Malatya’da, Fırat Nehri kıyısında anlatılan Köşkerbaba Efsanesi, tarih ile halk anlatılarını aynı potada buluşturuyor. Urartu döneminden Osmanlı’ya uzanan izler taşıyan Köşkerbaba Höyüğü, hem arkeolojik veriler hem de sözlü kültür açısından dikkat çekiyor.
Tarihi kaynaklara göre, Urartu Kralı II. Sardur’un yaklaşık 2 bin 800 yıl önce Fırat Nehri’ni geçerek Malatya’ya kadar ilerlediği biliniyor. İzollu’da kayaya kazınan ve bir kopyası Malatya Arkeoloji Müzesi’nde bulunan yazıtta, Sardur’un Fırat’ı tanrılara ettiği duaların ardından geçtiği ifade ediliyor. Bu geçişin gerçekleştiği yerin Köşkerbaba Höyüğü olduğu kabul ediliyor.

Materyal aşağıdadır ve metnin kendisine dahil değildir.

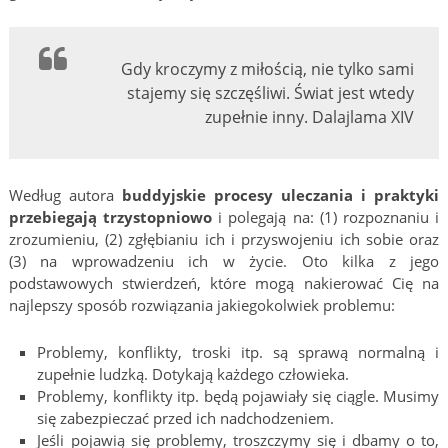
Gdy kroczymy z miłością, nie tylko sami
stajemy się szczęśliwi. Świat jest wtedy
zupełnie inny. Dalajlama XIV
Według autora
buddyjskie procesy uleczania i praktyki
przebiegają trzystopniowo
i polegają na: (1) rozpoznaniu i
zrozumieniu, (2) zgłębianiu ich i przyswojeniu ich sobie oraz
(3) na wprowadzeniu ich w życie. Oto kilka z jego
podstawowych stwierdzeń, które mogą nakierować Cię na
najlepszy sposób rozwiązania jakiegokolwiek problemu:
Problemy, konflikty, troski itp. są sprawą normalną i
zupełnie ludzką. Dotykają każdego człowieka.
Problemy, konflikty itp. będą pojawiały się ciągle. Musimy
się zabezpieczać przed ich nadchodzeniem.
Jeśli pojawią się problemy, troszczymy się i dbamy o to,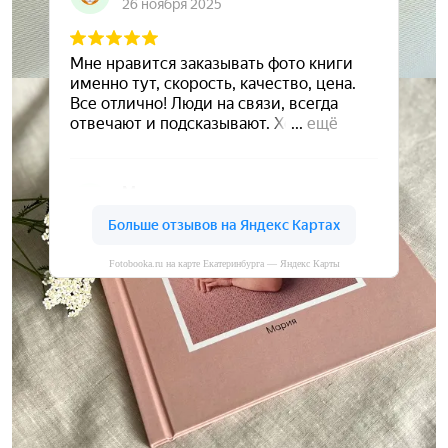
Fotobooka.ru на карте Екатеринбурга — Яндекс Карты
Сохраните ваши воспоминания
А мы вам в этом поможем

Battalgazi ilçesinin doğusunda yer alan Köşkerbaba Höyüğü, Karakaya Barajı’nın yapılmasının ardından sular altında kaldı. Yapılan araştırmalarda höyükte, İlk Tunç Çağı’ndan Osmanlı Dönemi’ne kadar uzanan kesintisiz yerleşim izlerine rastlandı.
Sessiz Bir İyilik Örneği
Halk arasında anlatılan rivayetlere göre Köşkerbaba, köyde yemenicilik yapan bir ayakkabı ustasıydı. Parası olandan ücret aldığı, olmayanlardan ise dua kabul ettiği anlatılıyor. Bayram öncesi ayakkabı alamayacak durumda olan ailelerin kapısına, geceleri ayakkabı bıraktığı, bu iyiliklerin duyulmasını istemediği belirtiliyor.
Rivayetlerle Günümüze Taşındı
Köşkerbaba’nın fiziksel yapısının sıra dışı olduğu, Fırat’tan bulunduğu yerden su alabilecek kadar iri yapılı olduğu yönündeki anlatılar da efsanenin dikkat çeken bölümleri arasında yer alıyor. Vefatının ardından ise mezarının büyüklüğüyle ilgili farklı rivayetler halk arasında anlatılmaya devam ediyor.
Karakaya Barajı’nın suları altında kalan Köşkerbaba Höyüğü, bugün fiziki olarak görülemese de Malatya’nın kültürel belleğinde yaşamayı sürdürüyor. Uzmanlar, bu tür efsanelerin kentin tarihsel kimliğinin anlaşılması açısından önemli olduğunu vurguluyor.